Ci mostra le mani e il viso: porta evidenti segni di una brutta reazione allergica. Sospettiamo sia dovuta ai fitofarmaci spruzzati sui mandarini che sta raccogliendo. Ci dice che ha avuto una simile reazione in estate, durante la raccolta dei pomodori.
Durante la visita Zaprin guarda continuamente l'orologio. "Devo andare", dice a un certo punto. Dopo una giornata di lavoro sarà stanco morto. "No, no, devo andare a lavorare in magazzino". Lo guardiamo stupiti. "Sì, dopo la raccolta qualche volta mi chiedono di lavorare in magazzino la sera, fino alle 2 o 3 di notte". Dalle 7 del mattino del giorno precedente. "Mi pagano 3 euro all'ora", e sorride come se avesse vinto la lotteria.

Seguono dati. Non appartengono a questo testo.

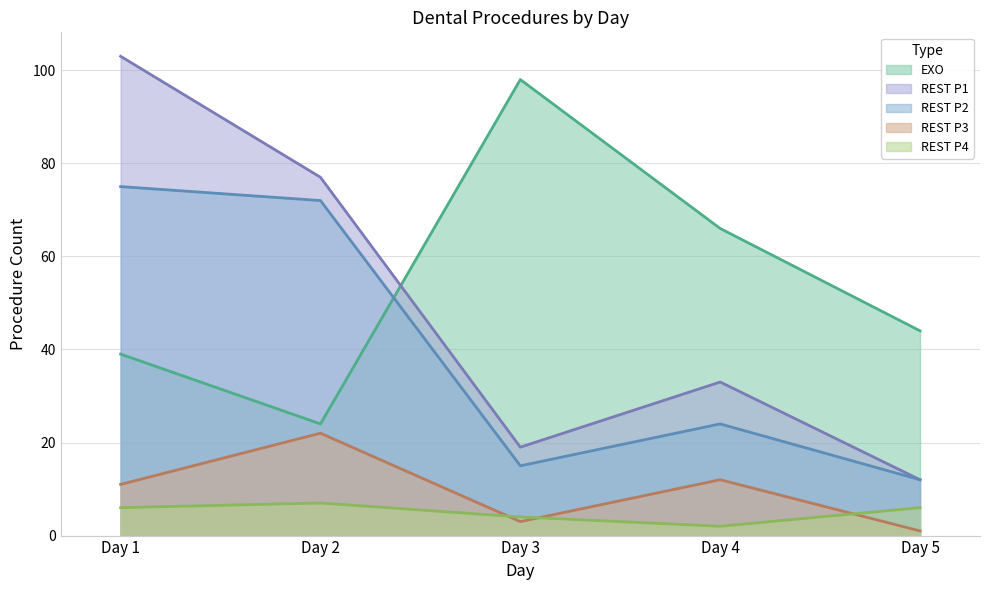

What is the difference between the highest and lowest values at Day 2?

70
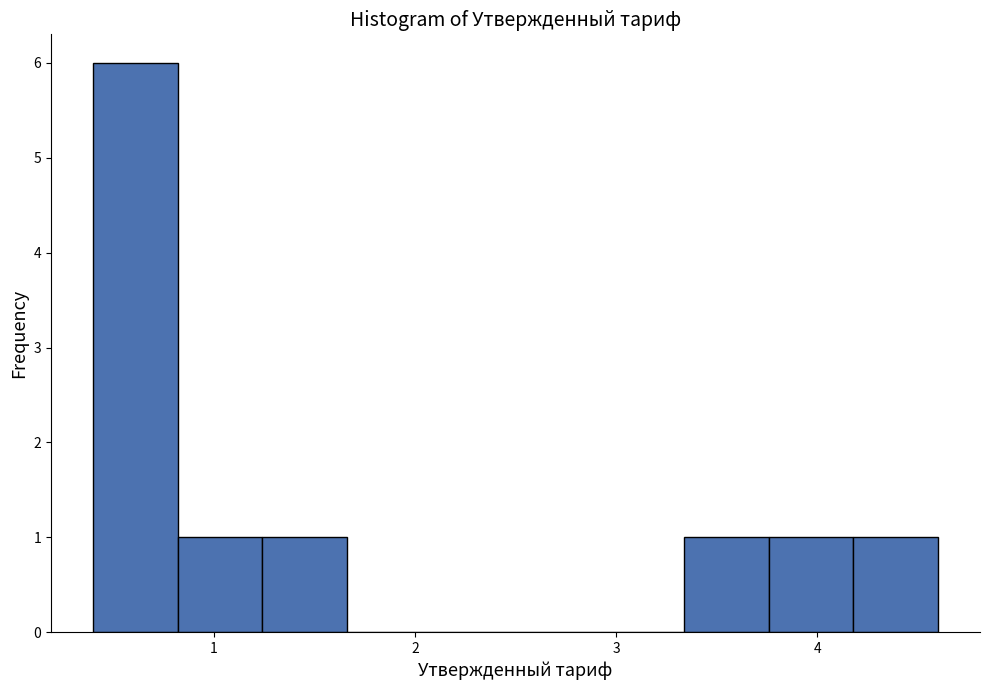

Reading left to right, transcribe this chart: for each bar, give the range it covers on the x-axis and its height. Neither the bar edges nor the heights are printed on the chart, so give them approximately, as read against the axes.

0.40 to 0.82: 6
0.82 to 1.24: 1
1.24 to 1.66: 1
1.66 to 2.08: 0
2.08 to 2.50: 0
2.50 to 2.92: 0
2.92 to 3.34: 0
3.34 to 3.76: 1
3.76 to 4.18: 1
4.18 to 4.60: 1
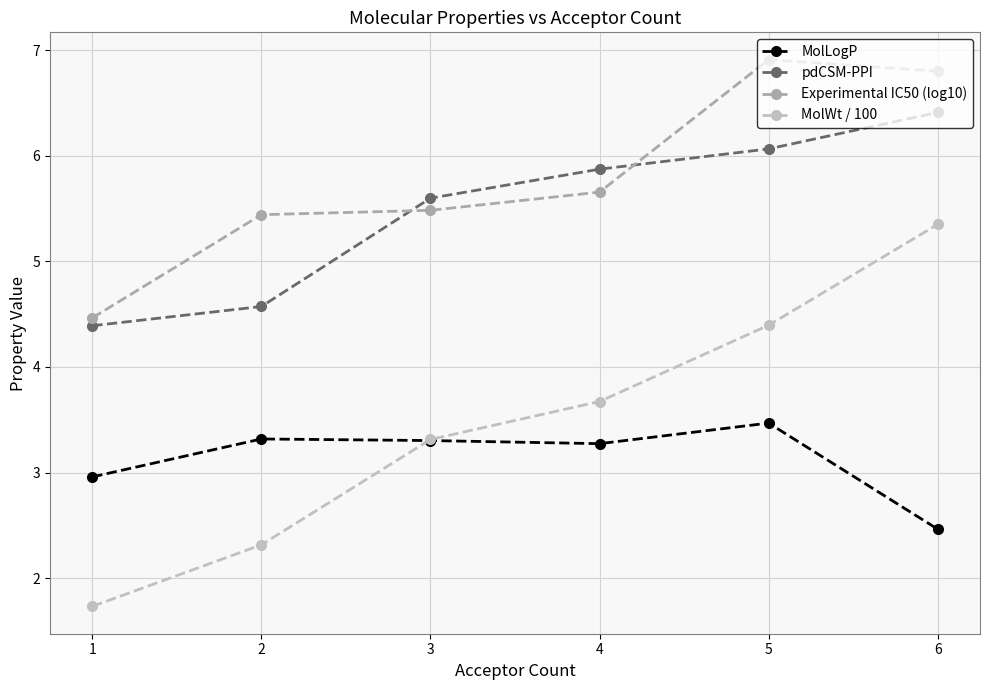

Is it true that Experimental IC50 (log10) equals 9.3 at 2?

False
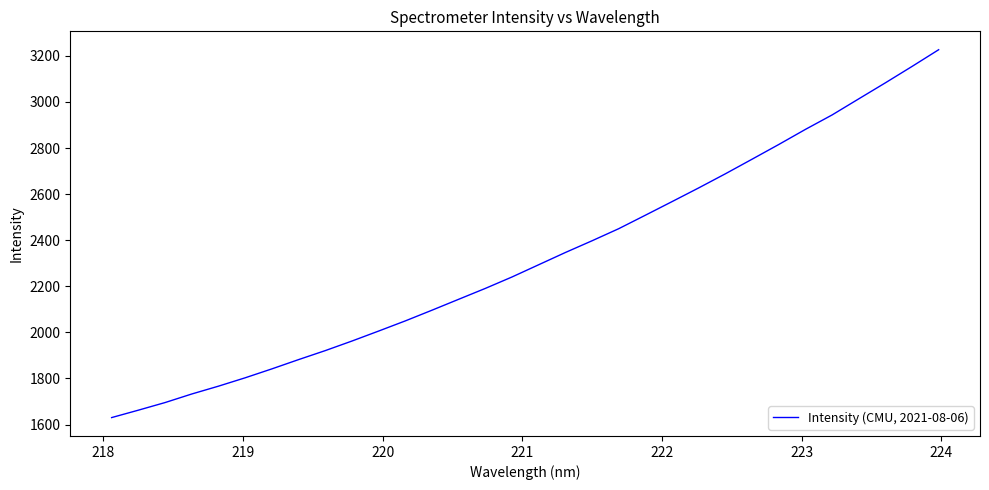

What is the difference between the maximum and minimum values?

1596.3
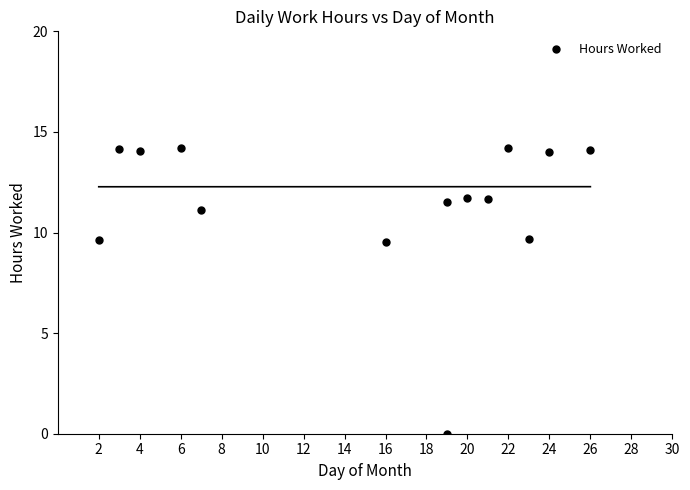

What is the range of X values (max minus min)?

24.0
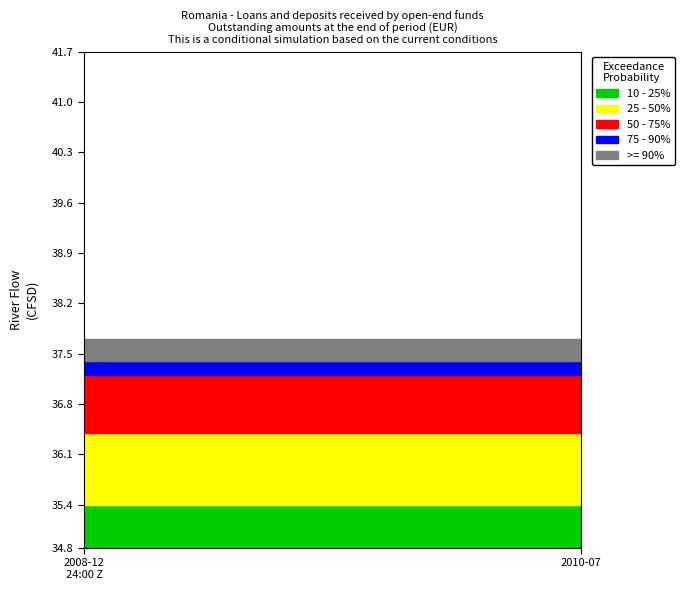

Reading left to right, list all the values displayed in this chart.

10 - 25%: 2008-12=0.6	2009-01=0.6	2009-02=0.6	2009-03=0.6	2009-04=0.6	2009-05=0.6	2009-06=0.6	2009-07=0.6	2009-08=0.6	2009-09=0.6	2009-10=0.6	2009-11=0.6	2009-12=0.6	2010-01=0.6	2010-02=0.6	2010-03=0.6	2010-04=0.6	2010-05=0.6	2010-06=0.6	2010-07=0.6
25 - 50%: 2008-12=1.0	2009-01=1.0	2009-02=1.0	2009-03=1.0	2009-04=1.0	2009-05=1.0	2009-06=1.0	2009-07=1.0	2009-08=1.0	2009-09=1.0	2009-10=1.0	2009-11=1.0	2009-12=1.0	2010-01=1.0	2010-02=1.0	2010-03=1.0	2010-04=1.0	2010-05=1.0	2010-06=1.0	2010-07=1.0
50 - 75%: 2008-12=0.8	2009-01=0.8	2009-02=0.8	2009-03=0.8	2009-04=0.8	2009-05=0.8	2009-06=0.8	2009-07=0.8	2009-08=0.8	2009-09=0.8	2009-10=0.8	2009-11=0.8	2009-12=0.8	2010-01=0.8	2010-02=0.8	2010-03=0.8	2010-04=0.8	2010-05=0.8	2010-06=0.8	2010-07=0.8
75 - 90%: 2008-12=0.2	2009-01=0.2	2009-02=0.2	2009-03=0.2	2009-04=0.2	2009-05=0.2	2009-06=0.2	2009-07=0.2	2009-08=0.2	2009-09=0.2	2009-10=0.2	2009-11=0.2	2009-12=0.2	2010-01=0.2	2010-02=0.2	2010-03=0.2	2010-04=0.2	2010-05=0.2	2010-06=0.2	2010-07=0.2
>= 90%: 2008-12=0.3	2009-01=0.3	2009-02=0.3	2009-03=0.3	2009-04=0.3	2009-05=0.3	2009-06=0.3	2009-07=0.3	2009-08=0.3	2009-09=0.3	2009-10=0.3	2009-11=0.3	2009-12=0.3	2010-01=0.3	2010-02=0.3	2010-03=0.3	2010-04=0.3	2010-05=0.3	2010-06=0.3	2010-07=0.3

"Potete visitare anche lei?" ci chiede indicando una ragazza col pancione. "È mia moglie" ci dice orgoglioso. Ha 15 anni ed è all'ottavo mese di gravidanza. "Ancora 10-15 giorni e torniamo in Bulgaria. Preferisco che mio figlio nasca in Bulgaria, se nascesse qui in Italia ci sarebbero troppe carte da compilare, troppa buro-kràzia - capisce?".
Da dicembre 2011, un nostro ambulatorio mobile porta assistenza sanitaria gratuita ai migranti nell'area di Rosarno, in Calabria. Un secondo ambulatorio mobile lavora in Sicilia, nella zona di Vittoria.